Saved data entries
===============

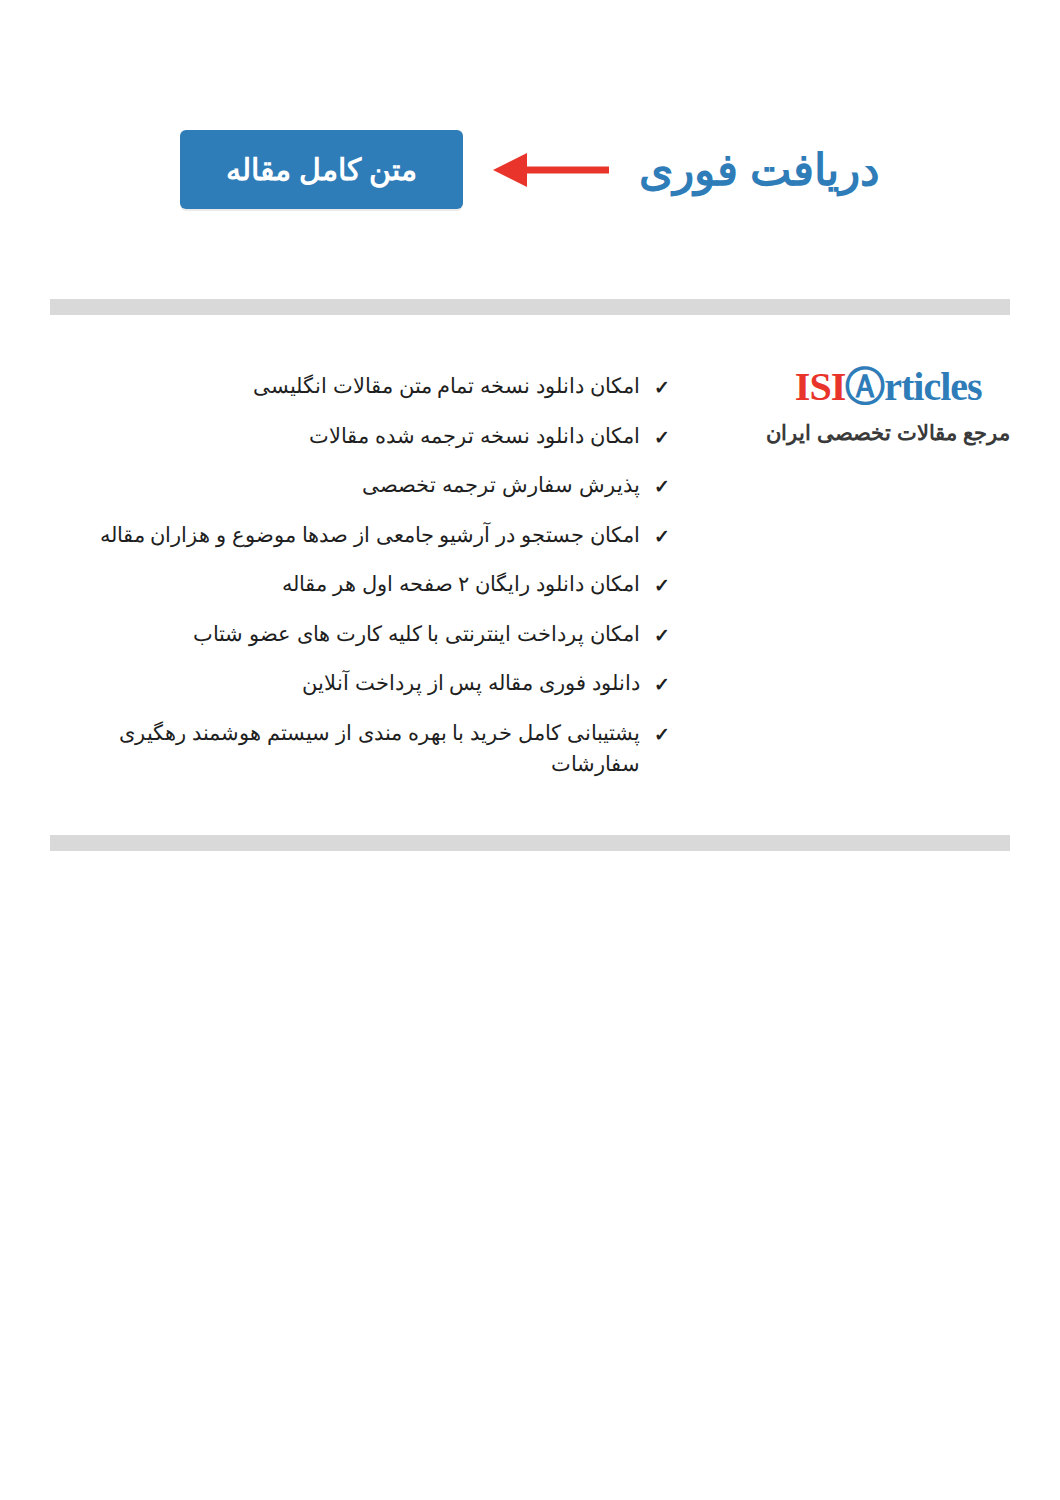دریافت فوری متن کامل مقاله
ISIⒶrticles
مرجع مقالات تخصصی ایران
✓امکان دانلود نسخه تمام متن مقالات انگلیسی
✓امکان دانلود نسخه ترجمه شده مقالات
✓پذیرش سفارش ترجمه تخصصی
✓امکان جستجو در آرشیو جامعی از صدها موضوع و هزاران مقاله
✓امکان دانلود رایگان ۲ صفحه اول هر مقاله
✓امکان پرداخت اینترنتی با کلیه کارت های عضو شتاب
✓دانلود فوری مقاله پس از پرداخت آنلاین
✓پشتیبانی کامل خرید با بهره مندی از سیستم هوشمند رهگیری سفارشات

===============

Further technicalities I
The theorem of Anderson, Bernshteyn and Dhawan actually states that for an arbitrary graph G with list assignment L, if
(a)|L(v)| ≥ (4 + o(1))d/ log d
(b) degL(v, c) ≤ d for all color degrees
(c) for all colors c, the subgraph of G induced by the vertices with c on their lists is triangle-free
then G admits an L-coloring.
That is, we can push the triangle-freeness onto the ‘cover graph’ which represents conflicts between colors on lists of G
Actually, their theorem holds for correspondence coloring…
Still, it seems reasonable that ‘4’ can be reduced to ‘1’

===============

**TASK DETAILS**
Copy the lines above exactly, starting at the one with "دریافت فوری متن کامل مقاله" and ending at the one with "هوشمند رهگیری سفارشات", both included. Leave out any pictures and add nothing else.

**RESULT OF THIS EXERCISE**
دریافت فوری متن کامل مقاله
ISIⒶrticles
مرجع مقالات تخصصی ایران
✓امکان دانلود نسخه تمام متن مقالات انگلیسی
✓امکان دانلود نسخه ترجمه شده مقالات
✓پذیرش سفارش ترجمه تخصصی
✓امکان جستجو در آرشیو جامعی از صدها موضوع و هزاران مقاله
✓امکان دانلود رایگان ۲ صفحه اول هر مقاله
✓امکان پرداخت اینترنتی با کلیه کارت های عضو شتاب
✓دانلود فوری مقاله پس از پرداخت آنلاین
✓پشتیبانی کامل خرید با بهره مندی از سیستم هوشمند رهگیری سفارشات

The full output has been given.